How many folks here are into it?

The wife has been wanting something to do other than watching me work on stuff so today we got her all setup to start burning some wood. Ended up getting a package kit with a variable control unit and 5 different tips along with some transfer paper. I was SHOCKED how much this stuff costs!

I figure once she gets practiced up at it She can start decorating some of my turnings. 

For those into it is there any good place a online for patterns? 

Any other good advise for a new person starting into this?

Thanks!

Reactions: Like 1


----------



## barry richardson (Jan 10, 2015)

Hey Cody, I don't know much about it, but this husband and wife team have became very well known for doing just what you and your wife are planning, might give her some inspiration... http://www.michaelgibsonwoodturner.com/

Reactions: Way Cool 3


----------



## gman2431 (Jan 10, 2015)

Those are amazing!


----------



## DKMD (Jan 10, 2015)

Unfortunately, they're in the midst of becoming a former husband and wife team... Doesn't change the fact that they're both very talented. I don't think it had anything to do with their craft.

I've played around a little with my pyro unit, but I mainly use it to sign turnings. I would encourage your wife to just doodle. She can google 'zentangle' to find a bunch of patterns from the pen and ink world that should translate well to wood.

Reactions: Thank You! 1


----------



## steve bellinger (Jan 10, 2015)

Cody I also have played around with it a bit. I like to make my own drawings, so don't know where you can get patterns. If she can draw just have her draw up something on the wood and have fun from there. Here's one I did for my mom as a Christmas gift a couple years ago.
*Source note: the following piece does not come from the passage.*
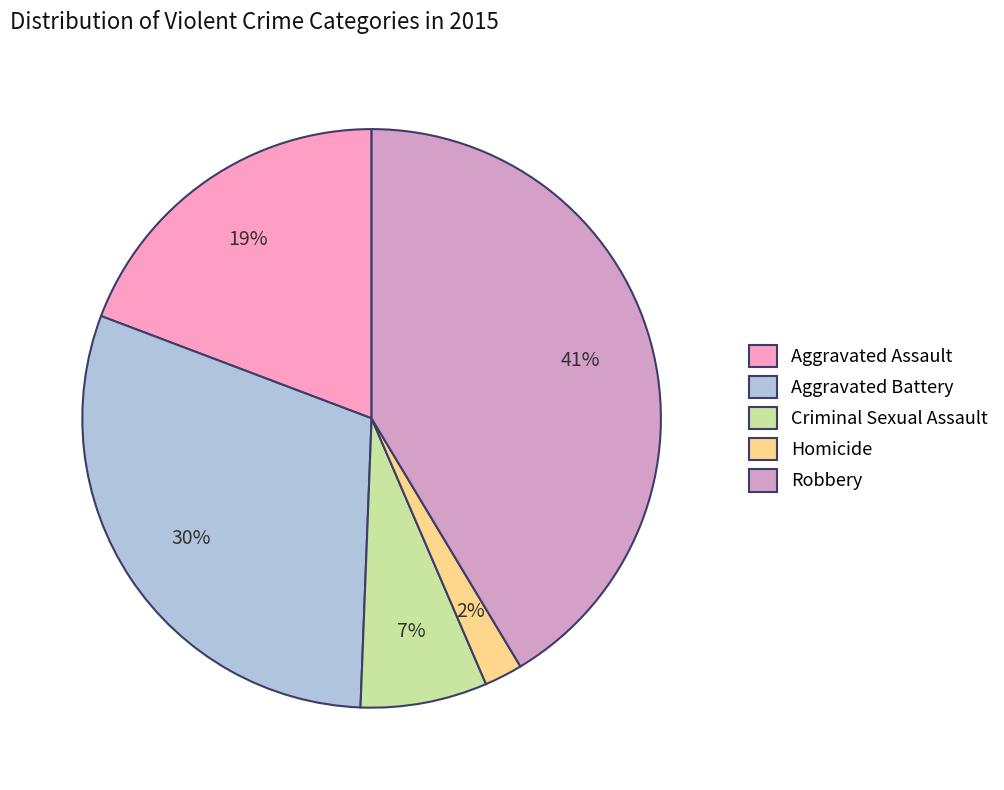

To the nearest percent, what portion does Homicide represent?

2%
Reactions: Like 3 | EyeCandy! 1 | Way Cool 5


----------



## Shane93 (Jan 20, 2015)

I have done some pyrography and taught a couple of basic classes on the subject. One of the best books, and the same lady has a video is "Pyrography Workbook" by Sue Walters. She has a great section on tool selection and setup. And what she can produce with only three different nibs is amazing. Get quality tools...not the burners at Hobby Lobby. An initial good set up can be around $150/200...but the cheap ones only lead to frustration. If you have any other questions feel free to contact me.

Reactions: Thank You! 1


----------



## gman2431 (Jan 20, 2015)

Shane93 said:


> I have done some pyrography and taught a couple of bassic classes on the subject. One of the best books, and the same lady has a video is "Pyrogaphy Workbook" by Sue Walters. She has a great section on tool selection and setup. And what she can produce with only three different nibs is amazing. Get quality tools...not the burners at Hobby Lobby. An initial good set up can be around $150/200...but the cheap ones only lead to frustration. If you have any other questions feel free to contact me.
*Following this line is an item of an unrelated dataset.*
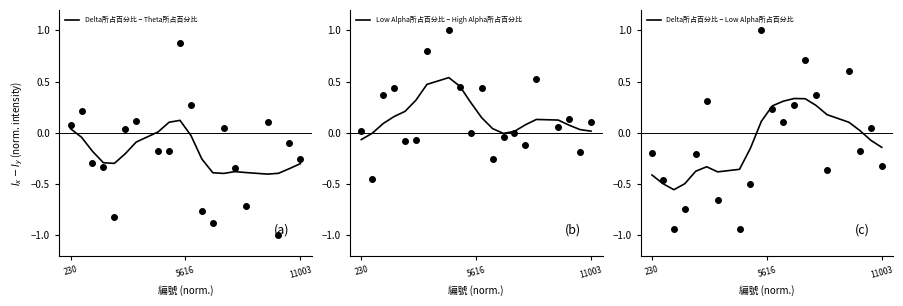

How many lines are shown in the chart?

3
Thanks! I'm sure at some point I might take you up on the offer! 

I got her a Colwood (sp?), it seemed to be a nice unit and was a package with 5 different nibs. 

She's coming along with practicing all the different strokes and so forth. I tried it a little and was amazed at how fluidly I could write with it. 

Hopefully before to long I will have something to show everyone.

Reactions: Like 3


----------